◆ WORK INSTRUCTIONS
Reproduce each line of the items below word for word, omitting the pictures.
▶
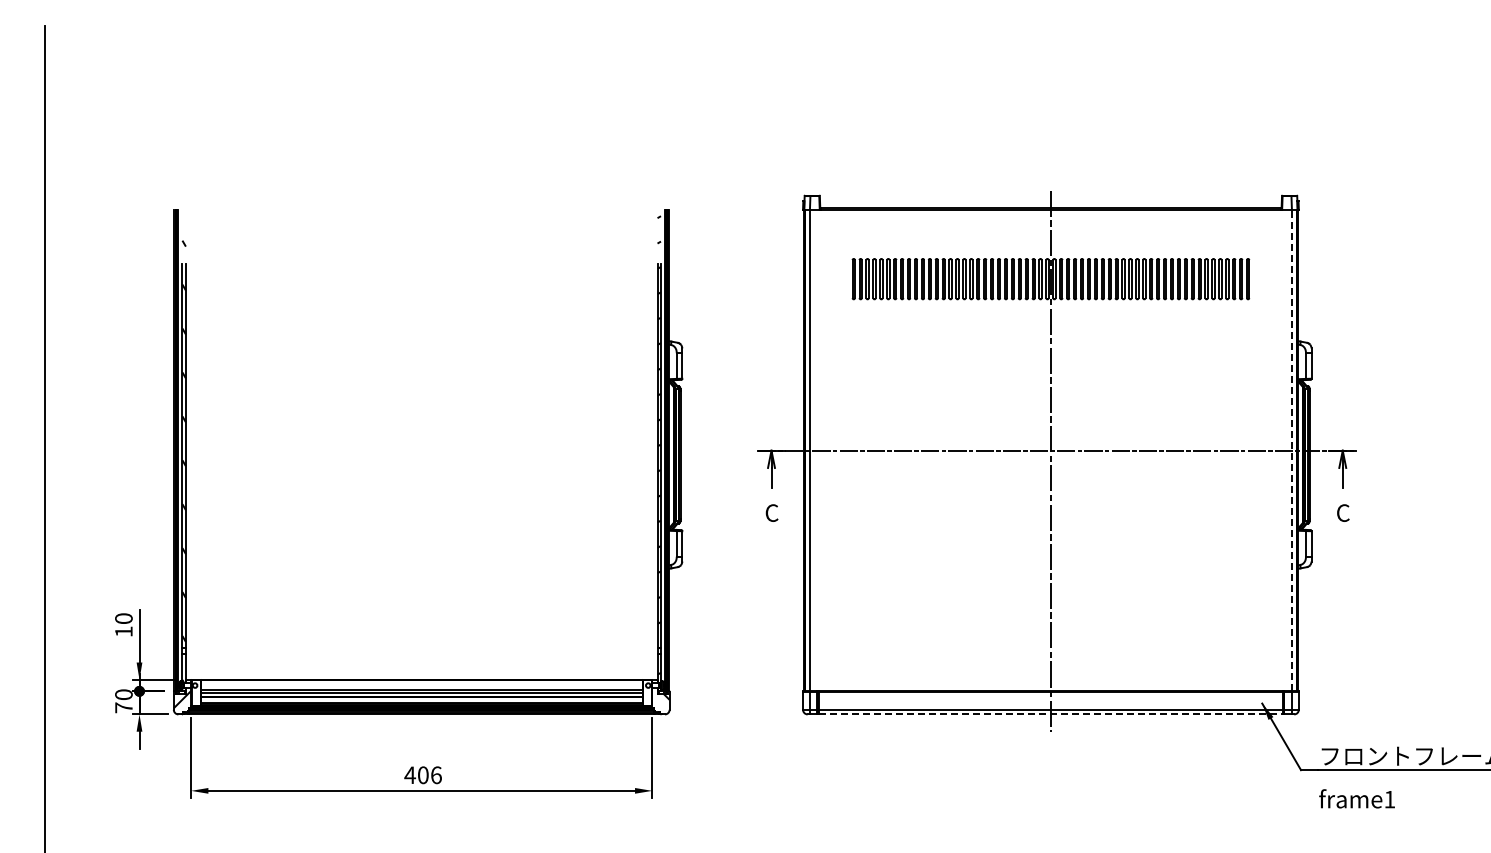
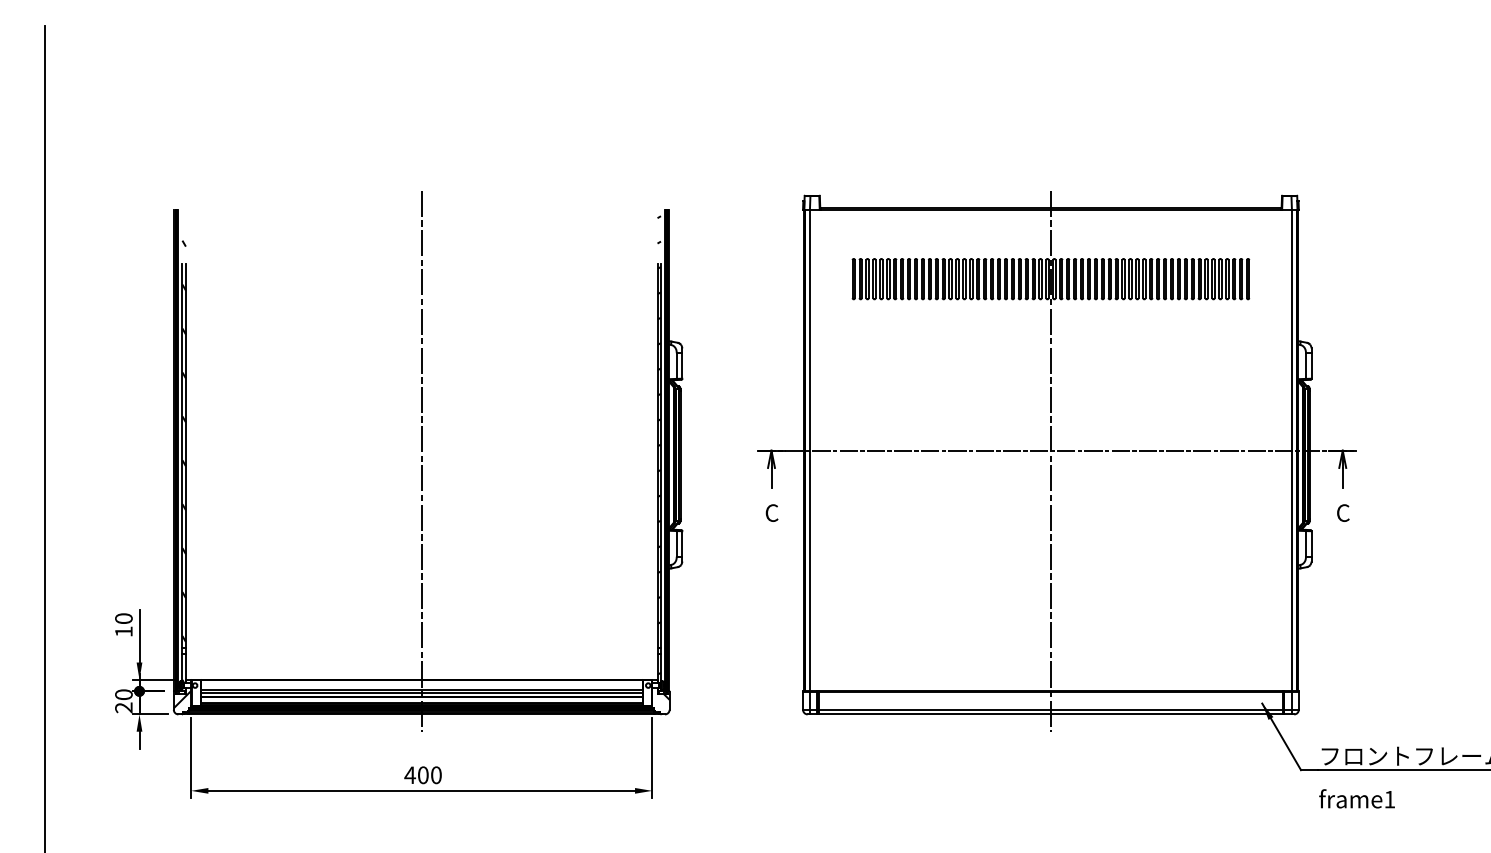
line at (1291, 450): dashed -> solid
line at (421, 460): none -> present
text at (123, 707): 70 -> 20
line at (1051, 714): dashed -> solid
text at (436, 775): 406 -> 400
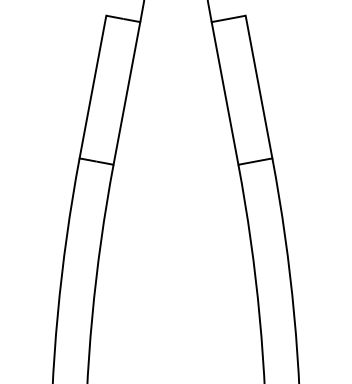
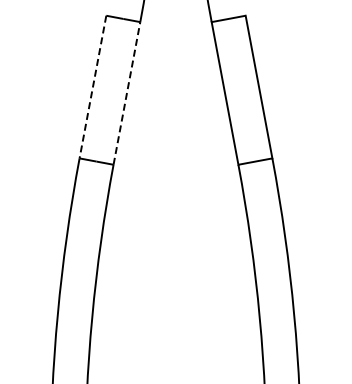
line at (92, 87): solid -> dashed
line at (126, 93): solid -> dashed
◀
◆ RESULT FOR THIS EXERCISE
line at (1291, 450): dashed -> solid
line at (421, 460): none -> present
text at (123, 707): 70 -> 20
line at (1051, 714): dashed -> solid
text at (436, 775): 406 -> 400
line at (92, 87): solid -> dashed
line at (126, 93): solid -> dashed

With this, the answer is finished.